Selon les termes du pourvoi, la présomption prévue par l’article 9 de la loi ne s’applique pas à la demande d’allocation d’aggravation. Dans le cadre de celle-ci, le demandeur en allocation ne bénéficie pas d’une présomption de causalité entre la modification de l’état de sa lésion et l’accident survenu sur les lieux du travail ou sur le chemin du travail.

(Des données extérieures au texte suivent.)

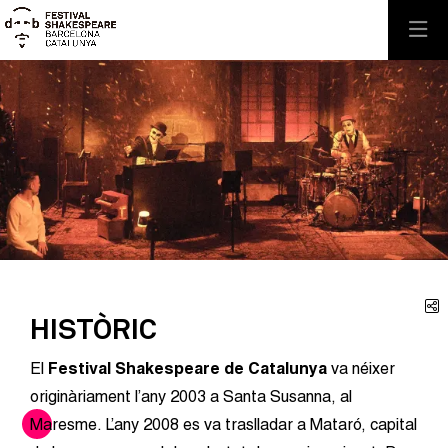
Aquest és un carrusel automàtic. Usa les fletxes del teclat o el 
Diapositiva 1
Diapositiva 1
C
HISTÒRIC
El
Festival Shakespeare de Catalunya
va néixer
originàriament l’any 2003 a Santa Susanna, al
Maresme. L’any 2008 es va traslladar a Mataró, capital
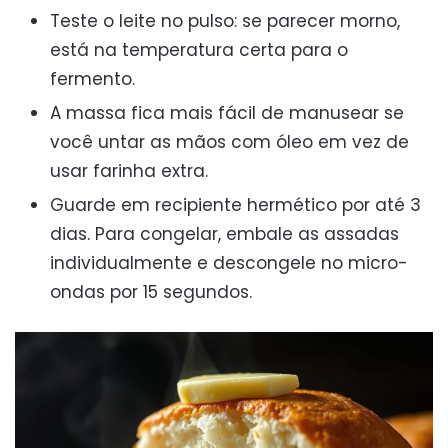
Teste o leite no pulso: se parecer morno,
está na temperatura certa para o
fermento.
A massa fica mais fácil de manusear se
você untar as mãos com óleo em vez de
usar farinha extra.
Guarde em recipiente hermético por até 3
dias. Para congelar, embale as assadas
individualmente e descongele no micro-
ondas por 15 segundos.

Il doit donc démontrer que l’aggravation est en lien causal avec l’accident du travail ou l’accident survenu sur le chemin du travail.

Il fait en conséquence grief à la cour du travail d’avoir décidé que la présomption légale que consacre l’article 9 de la loi du 10 avril 1971 s’applique également dans le cadre d’une action en aggravation fondée sur l’article 9 de l’arrêté royal du 10 décembre 1987, ce qui implique qu’il appartient à l’assureur-loi de la renverser en apportant la démonstration de l’absence d’imputabilité à l’accident du travail des séquelles invoquées par la victime, ainsi que d’avoir libellé la mission de l’expert sur ce fondement, à savoir qu’il devait être examiné par l’expert « s’il peut être exclu, avec un haut degré de vraisemblance que permettent les sciences médicales, que cette aggravation des séquelles présente un lien causal, fût-il partiel ou indirect, avec l’accident du travail ».

L’arrêt de la Cour de cassation

Dans un bref attendu, la Cour accueille le pourvoi : l’article 9 de la loi s’applique à toute lésion dont l’existence est invoquée dans le cadre de la procédure en reconnaissance de l’accident du travail et de l’incapacité de travail qui en résulte mais non à la demande tendant à une allocation d’aggravation, que l’article 9, alinéa 1er, de l’arrêté royal du 10 décembre 1987 relatif aux allocations accordées dans le cadre de la loi du 10 avril 1971 sur les accidents du travail réserve à la victime dont l’état résultant de l’accident du travail s’aggrave de manière définitive après l’expiration du délai de la demande en révision des indemnités visée à l’article 72, alinéa 1er, de cette loi.

Intérêt de la décision

Cette mise au point de la Cour de cassation vient confirmer que le champ de la présomption de causalité est limité à l’action en indemnisation (étant l’action introduite en réparation des séquelles) mais que celle-ci ne vaut pas pour les procédures en aggravation qui pourront être initiées ultérieurement.

Quoique la Cour se prononce ici uniquement sur l’action en aggravation après le délai de révision, sa conclusion devrait à notre sens être identique pour celle formée dans le cours de celui-ci (art. 72 LAT).